A 12-month totality adjustment, as advocated by Bloem, would be contrary to the accepted principle violent offending committed while in prison should attract a stern response, the decision said.
Ngamoki has nearly completed his initial sentence and remains eligible for parole, even with the additional 23 months.
"This is not a case where his release date or potential release date is extended so far into the future by the additional sentence that the penalty could be seen to be disproportionate to the gravity of Mr Ngamoki's serious, violent offending."
Ngamoki, Lopeti Telefoni and Paul Tuliloa defended murder charges in a three-week trial in June last year.
CCTV footage of the attack on Lee inside the prison's exercise yard showed Telefoni deliver a single punch to Lee, who as a result fell to the ground.
A fourth prisoner, Siuaki Lisiate, then repeatedly stomped on Lee's head and stabbed him 37 times with a shank.
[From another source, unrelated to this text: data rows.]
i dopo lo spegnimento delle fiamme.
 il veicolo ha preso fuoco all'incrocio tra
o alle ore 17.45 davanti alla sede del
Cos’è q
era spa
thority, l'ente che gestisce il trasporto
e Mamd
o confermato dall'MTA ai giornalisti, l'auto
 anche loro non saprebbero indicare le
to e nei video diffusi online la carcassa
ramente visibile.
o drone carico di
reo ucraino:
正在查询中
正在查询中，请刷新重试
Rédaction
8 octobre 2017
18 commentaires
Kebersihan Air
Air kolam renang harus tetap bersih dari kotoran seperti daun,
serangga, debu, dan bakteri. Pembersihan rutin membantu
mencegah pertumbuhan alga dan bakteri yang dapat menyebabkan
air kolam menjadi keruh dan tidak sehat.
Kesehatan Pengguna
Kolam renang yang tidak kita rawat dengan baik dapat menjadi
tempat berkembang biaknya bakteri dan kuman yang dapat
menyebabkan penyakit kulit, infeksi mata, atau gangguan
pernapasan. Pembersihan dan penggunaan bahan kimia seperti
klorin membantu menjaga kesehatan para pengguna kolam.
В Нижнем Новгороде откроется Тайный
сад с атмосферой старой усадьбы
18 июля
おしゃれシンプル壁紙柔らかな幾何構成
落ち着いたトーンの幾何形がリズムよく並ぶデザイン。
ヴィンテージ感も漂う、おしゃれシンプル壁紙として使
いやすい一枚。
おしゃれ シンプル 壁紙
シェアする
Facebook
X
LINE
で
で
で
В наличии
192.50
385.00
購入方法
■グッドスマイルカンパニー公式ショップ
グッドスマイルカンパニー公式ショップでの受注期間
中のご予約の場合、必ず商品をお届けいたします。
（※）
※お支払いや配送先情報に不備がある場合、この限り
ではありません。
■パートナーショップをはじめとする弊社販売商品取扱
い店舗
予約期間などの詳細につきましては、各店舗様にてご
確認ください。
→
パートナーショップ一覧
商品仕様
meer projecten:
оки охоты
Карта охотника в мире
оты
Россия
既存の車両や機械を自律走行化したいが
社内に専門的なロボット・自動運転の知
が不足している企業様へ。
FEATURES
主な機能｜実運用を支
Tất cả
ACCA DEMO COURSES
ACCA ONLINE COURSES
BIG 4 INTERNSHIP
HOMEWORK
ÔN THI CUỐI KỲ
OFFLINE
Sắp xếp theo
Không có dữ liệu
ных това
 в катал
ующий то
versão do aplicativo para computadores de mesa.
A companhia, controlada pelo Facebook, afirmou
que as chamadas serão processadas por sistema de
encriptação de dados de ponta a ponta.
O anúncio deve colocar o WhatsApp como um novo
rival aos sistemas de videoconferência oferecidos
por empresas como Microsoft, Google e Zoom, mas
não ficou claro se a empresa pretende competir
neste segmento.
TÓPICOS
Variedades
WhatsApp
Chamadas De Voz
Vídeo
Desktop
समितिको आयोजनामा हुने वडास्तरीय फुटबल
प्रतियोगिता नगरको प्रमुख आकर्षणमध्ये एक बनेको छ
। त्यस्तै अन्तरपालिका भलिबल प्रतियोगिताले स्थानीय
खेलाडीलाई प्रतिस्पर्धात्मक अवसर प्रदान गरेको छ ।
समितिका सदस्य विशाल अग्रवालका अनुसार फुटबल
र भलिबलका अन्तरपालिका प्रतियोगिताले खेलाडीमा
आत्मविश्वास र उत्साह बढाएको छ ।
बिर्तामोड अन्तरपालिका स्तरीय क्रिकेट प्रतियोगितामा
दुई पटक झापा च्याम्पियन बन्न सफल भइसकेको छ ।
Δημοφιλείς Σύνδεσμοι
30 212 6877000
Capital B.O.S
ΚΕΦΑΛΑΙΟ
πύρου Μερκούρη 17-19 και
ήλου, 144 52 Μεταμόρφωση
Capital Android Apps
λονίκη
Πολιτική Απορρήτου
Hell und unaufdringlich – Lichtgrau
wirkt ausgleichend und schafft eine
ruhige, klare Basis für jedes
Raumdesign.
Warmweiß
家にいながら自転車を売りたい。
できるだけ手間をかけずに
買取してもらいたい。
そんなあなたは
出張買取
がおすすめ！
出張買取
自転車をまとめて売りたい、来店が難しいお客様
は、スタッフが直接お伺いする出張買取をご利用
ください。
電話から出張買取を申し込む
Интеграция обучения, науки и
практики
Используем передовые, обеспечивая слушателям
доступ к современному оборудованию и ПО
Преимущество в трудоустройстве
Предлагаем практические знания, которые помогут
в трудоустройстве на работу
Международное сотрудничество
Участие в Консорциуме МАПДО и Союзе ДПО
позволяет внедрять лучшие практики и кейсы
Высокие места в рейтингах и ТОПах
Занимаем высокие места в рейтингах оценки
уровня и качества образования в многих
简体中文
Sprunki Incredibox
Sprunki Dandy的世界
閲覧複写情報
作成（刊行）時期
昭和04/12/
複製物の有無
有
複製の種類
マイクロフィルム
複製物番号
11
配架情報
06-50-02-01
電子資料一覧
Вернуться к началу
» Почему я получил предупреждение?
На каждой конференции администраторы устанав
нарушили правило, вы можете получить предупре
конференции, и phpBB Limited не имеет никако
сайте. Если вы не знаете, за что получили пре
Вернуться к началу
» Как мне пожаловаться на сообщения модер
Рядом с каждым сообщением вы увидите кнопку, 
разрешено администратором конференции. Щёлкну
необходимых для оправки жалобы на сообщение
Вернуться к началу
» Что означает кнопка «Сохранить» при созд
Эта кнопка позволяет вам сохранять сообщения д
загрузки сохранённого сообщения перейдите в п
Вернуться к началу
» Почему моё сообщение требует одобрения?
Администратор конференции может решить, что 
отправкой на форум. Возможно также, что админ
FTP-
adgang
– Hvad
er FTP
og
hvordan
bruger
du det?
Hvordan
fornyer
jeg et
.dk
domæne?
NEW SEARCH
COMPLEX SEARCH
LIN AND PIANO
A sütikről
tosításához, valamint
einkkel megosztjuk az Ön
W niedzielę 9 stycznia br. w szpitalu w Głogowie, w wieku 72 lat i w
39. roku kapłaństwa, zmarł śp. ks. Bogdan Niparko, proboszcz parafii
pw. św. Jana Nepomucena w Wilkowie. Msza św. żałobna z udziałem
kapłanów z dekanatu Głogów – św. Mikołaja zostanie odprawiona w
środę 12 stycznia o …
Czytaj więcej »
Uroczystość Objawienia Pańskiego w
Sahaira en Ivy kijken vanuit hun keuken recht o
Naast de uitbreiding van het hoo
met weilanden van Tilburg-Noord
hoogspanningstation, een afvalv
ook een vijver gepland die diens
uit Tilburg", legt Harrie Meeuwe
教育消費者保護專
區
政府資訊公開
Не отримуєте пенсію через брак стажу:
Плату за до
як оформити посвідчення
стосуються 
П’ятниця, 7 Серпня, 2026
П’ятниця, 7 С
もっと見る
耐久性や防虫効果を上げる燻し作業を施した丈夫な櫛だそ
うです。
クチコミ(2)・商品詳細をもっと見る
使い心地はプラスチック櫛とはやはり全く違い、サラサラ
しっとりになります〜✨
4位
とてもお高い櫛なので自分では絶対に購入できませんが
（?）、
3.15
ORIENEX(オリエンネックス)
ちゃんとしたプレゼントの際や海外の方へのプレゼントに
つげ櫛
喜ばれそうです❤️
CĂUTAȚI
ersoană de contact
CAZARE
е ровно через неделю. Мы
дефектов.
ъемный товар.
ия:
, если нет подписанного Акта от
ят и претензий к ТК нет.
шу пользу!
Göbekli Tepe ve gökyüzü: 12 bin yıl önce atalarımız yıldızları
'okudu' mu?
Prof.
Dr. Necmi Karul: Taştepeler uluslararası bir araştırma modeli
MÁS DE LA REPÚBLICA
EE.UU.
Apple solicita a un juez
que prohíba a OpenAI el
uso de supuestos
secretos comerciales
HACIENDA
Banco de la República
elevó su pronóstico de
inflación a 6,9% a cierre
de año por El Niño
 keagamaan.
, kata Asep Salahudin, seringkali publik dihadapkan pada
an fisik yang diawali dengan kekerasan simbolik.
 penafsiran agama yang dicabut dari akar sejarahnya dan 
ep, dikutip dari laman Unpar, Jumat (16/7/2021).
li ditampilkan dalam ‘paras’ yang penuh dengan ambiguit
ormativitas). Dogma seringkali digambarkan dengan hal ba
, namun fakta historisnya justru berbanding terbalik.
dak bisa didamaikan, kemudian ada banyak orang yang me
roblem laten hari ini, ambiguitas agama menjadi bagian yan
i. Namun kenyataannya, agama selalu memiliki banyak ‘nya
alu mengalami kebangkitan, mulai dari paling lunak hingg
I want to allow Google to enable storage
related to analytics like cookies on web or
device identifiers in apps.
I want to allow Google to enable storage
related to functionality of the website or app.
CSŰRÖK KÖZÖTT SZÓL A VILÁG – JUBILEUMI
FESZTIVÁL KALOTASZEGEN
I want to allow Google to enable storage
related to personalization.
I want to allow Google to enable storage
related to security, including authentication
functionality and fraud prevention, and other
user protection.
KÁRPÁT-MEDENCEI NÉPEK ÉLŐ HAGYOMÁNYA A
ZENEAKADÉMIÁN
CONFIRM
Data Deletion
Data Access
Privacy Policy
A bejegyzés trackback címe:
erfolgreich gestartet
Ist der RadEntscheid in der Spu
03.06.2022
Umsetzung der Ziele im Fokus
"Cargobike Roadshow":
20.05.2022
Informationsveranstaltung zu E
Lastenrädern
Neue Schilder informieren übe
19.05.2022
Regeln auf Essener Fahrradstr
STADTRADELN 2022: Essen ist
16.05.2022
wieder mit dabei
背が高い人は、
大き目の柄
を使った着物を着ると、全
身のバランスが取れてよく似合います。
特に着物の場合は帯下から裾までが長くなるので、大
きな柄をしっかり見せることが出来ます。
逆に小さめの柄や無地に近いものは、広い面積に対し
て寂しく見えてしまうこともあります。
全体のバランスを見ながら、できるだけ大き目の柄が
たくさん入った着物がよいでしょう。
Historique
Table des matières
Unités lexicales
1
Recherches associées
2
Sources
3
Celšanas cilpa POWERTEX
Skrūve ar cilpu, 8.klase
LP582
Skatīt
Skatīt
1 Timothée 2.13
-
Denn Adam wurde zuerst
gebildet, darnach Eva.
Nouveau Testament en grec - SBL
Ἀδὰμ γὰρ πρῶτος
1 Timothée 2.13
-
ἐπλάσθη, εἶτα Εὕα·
Lisiate admitted his part in the killing before the trial.
Ngamoki, Telefoni and Tuliloa then set upon Lee's friend, Cesar Su'a, knocking him to the ground and repeatedly kicking him in.
Ngamoki and Tuliloa were found not guilty of murder or manslaughter, while Telefoni was found guilty of manslaughter.
Six months after the attack on Su'a, Ngamoki punched a Corrections officer in the head as he was being escorted to his cell. It took six officers to gain control of him.